**TASK DETAILS**
Exactly and without additions, transcribe the line that contains "seriously crack down" and every line after it in the data.

==== EXERCISE INPUT

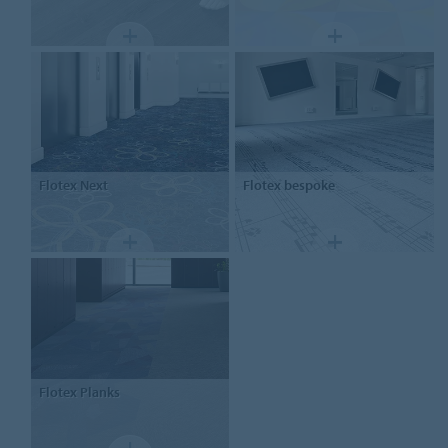
Flotex
Next
Flotex
bespoke
Flotex
Planks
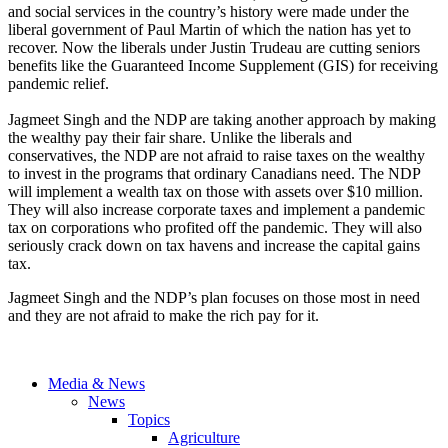
and social services in the country’s history were made under the
liberal government of Paul Martin of which the nation has yet to
recover. Now the liberals under Justin Trudeau are cutting seniors
benefits like the Guaranteed Income Supplement (GIS) for receiving
pandemic relief.
Jagmeet Singh and the NDP are taking another approach by making
the wealthy pay their fair share. Unlike the liberals and
conservatives, the NDP are not afraid to raise taxes on the wealthy
to invest in the programs that ordinary Canadians need. The NDP
will implement a wealth tax on those with assets over $10 million.
They will also increase corporate taxes and implement a pandemic
tax on corporations who profited off the pandemic. They will also
seriously crack down on tax havens and increase the capital gains
tax.
Jagmeet Singh and the NDP’s plan focuses on those most in need
and they are not afraid to make the rich pay for it.
Media & News
News
Topics
Agriculture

========

**SOLUTION FOR THIS EXERCISE**
seriously crack down on tax havens and increase the capital gains
tax.
Jagmeet Singh and the NDP’s plan focuses on those most in need
and they are not afraid to make the rich pay for it.
Media & News
News
Topics
Agriculture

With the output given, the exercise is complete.